1. A fire fighting apparatus for road and railway tunnels which is remote controlled or operated by a robot and consisting of a vehicle with a thermal water shield which is driven by linear magnetic motors and slides on a monorail secured to the vault of the tunnel to reach the fire centre, said monorail being also used as conduit for fire-extinguishing water, said vehicle being provided with a telescopic hose able to be connected automatically to the monorail at the fire location to draw off water and to direct the water jet to the fire centres located by a camera or an infrared thermal camera.

2. The apparatus of claim 1, characterized in that the monorail includes a conduit to convey the fire-extinguishing water that cools automatically the runway.

3. The apparatus of claim 1, characterized in that water plugs are provided along the monorail to which the robot is automatically connected.

4. The apparatus of claim 1, characterized in that the vehicle is driven by linear magnetic motors provided with two opposed inductors secured to a support that slides crosswise on rollers allowing the air space along the curves of the monorail to be regulated automatically.

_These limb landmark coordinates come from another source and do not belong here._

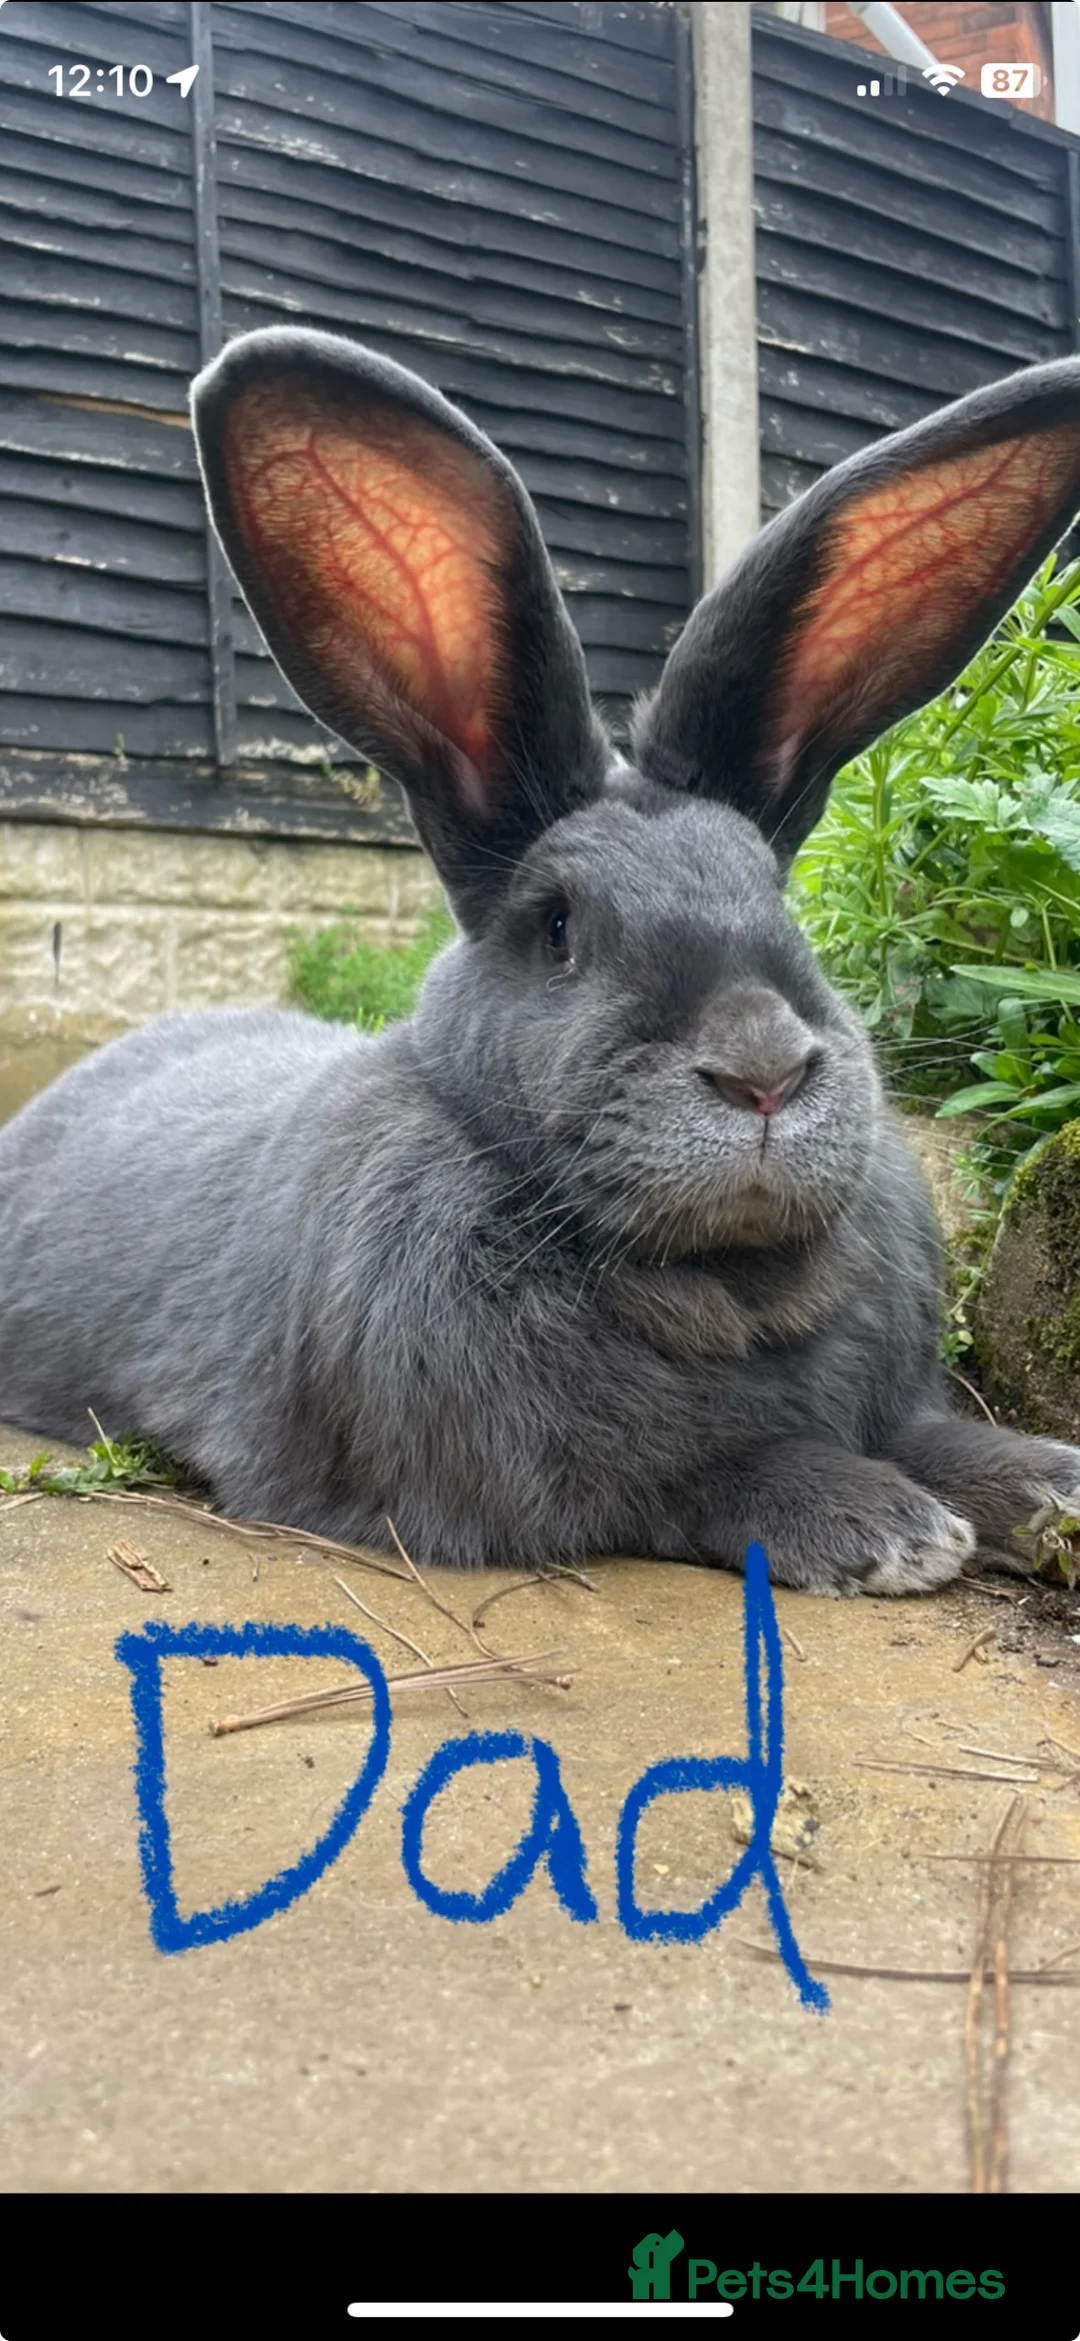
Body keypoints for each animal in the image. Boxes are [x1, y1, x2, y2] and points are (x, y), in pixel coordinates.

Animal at [4, 326, 1080, 1594]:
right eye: (559, 927)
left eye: (779, 903)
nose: (763, 1071)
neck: (728, 1281)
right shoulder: (569, 1478)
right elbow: (715, 1474)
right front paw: (889, 1528)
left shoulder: (890, 1403)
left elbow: (935, 1435)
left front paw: (1048, 1482)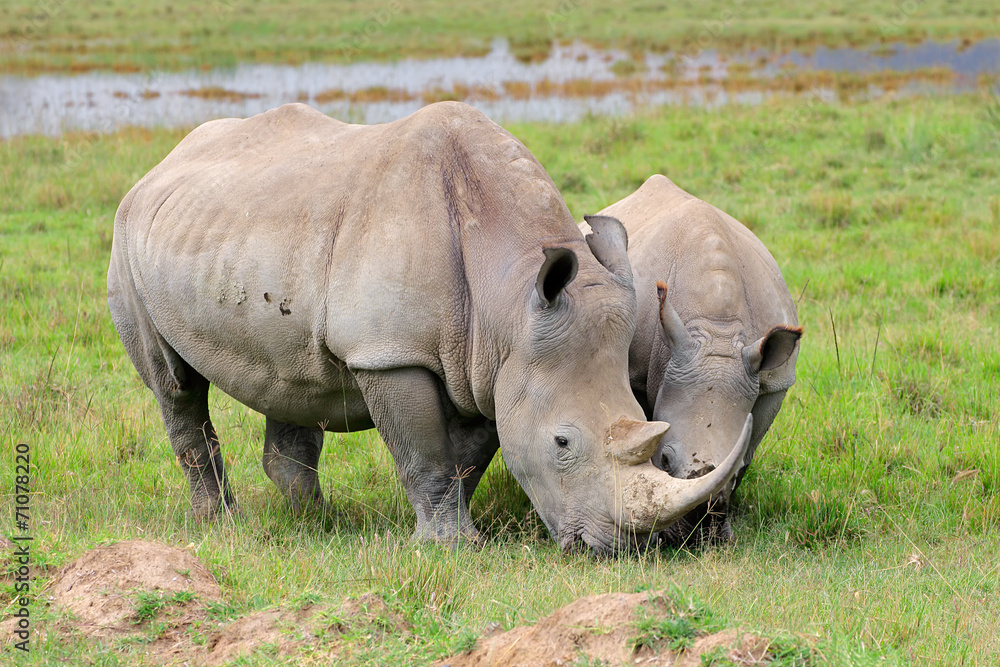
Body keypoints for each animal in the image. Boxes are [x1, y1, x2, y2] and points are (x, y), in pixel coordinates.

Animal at [107, 103, 748, 554]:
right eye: (563, 443)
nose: (619, 549)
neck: (509, 293)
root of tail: (162, 163)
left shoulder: (491, 363)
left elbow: (467, 454)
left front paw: (456, 528)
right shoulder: (392, 353)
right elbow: (424, 450)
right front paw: (452, 547)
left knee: (289, 378)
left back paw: (314, 523)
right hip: (125, 235)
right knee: (175, 385)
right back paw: (220, 523)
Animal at [586, 175, 802, 545]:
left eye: (738, 467)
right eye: (665, 458)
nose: (701, 529)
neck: (716, 329)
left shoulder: (774, 381)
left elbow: (750, 443)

5. The apparatus of claim 1, characterized in that the linear magnetic motors are provided with a pair of front small wheels which prevent the inductor from attaching to rail.

6. The device of claim 1, characterized in that it is provided with a telescopic fire-extinguishing hose equipped with brackets provided with small wheels that in case of fire close automatically to the runway of the monorail by means of return springs between rods and cams fixed to the frame.

7. The apparatus of claim 1, characterized in that it is provided with a water turbine operated by the fire-extinguishing water drawn off from the monorail and able to charge the accumulators by an electric generator.

8. The apparatus of claim 1, characterized in that it is provided with a thermal shield consisting of an outside carter having an air space for the circulation of the fire-extinguishing water that is drawn off from the monorail and discharged to the outside onto the walls of the carter.

9. The apparatus of the claim 1, characterized by an anti-fire nozzle having a flexible coupling along the pipe which allows it to be oriented by deformation under the force developed by known oleodynamic or mechanical devices.

10. The apparatus of claim 1, characterized in that a device placed at the end portion of the apparatus provides for the hydraulic coupling to the monorail and then opens to allow the telescopic hose with its brackets to be extracted.

11. The apparatus of the claim 1, characterized by a periscope equipped with a camera and a thermal camera that come out of the carter and are lowered at a lower level than the vehicle to shoot the images of the smoke layer which is stagnant under the vault.

12. The apparatus of claim 11, characterized in that the periscope is cooled by the fire-extinguishing water that circulates in the air space of the outside carter.

13. The apparatus of claim 1, characterized in that the periscope has a window that opens to allow the thermal camera to shoot the images, and closes to prevent the thermal camera from being damaged as the outside temperature is high.

14. The apparatus of claim 1, characterized in that it is equipped with a board computer which processes the shooting of the burning objects from the cameras and thermal cameras in different locations of the tunnel, and calculates the coordinates to direct the water jets of the anti-fire nozzle to fire.

15. The apparatus of claim 1, characterized in that it can travel over the fire area by an alternate movement, owing to the telescopic hose with which it is provided, and sprinkle all the road by a water jet so as to hit the fire centres.

16. The apparatus of claim 1, characterized in that it has a cooled conduit including a cable for the transmission of signals and consisting of a double-wall pipe for the circulation of the fire-extinguishing water drawn off directly from the monorail.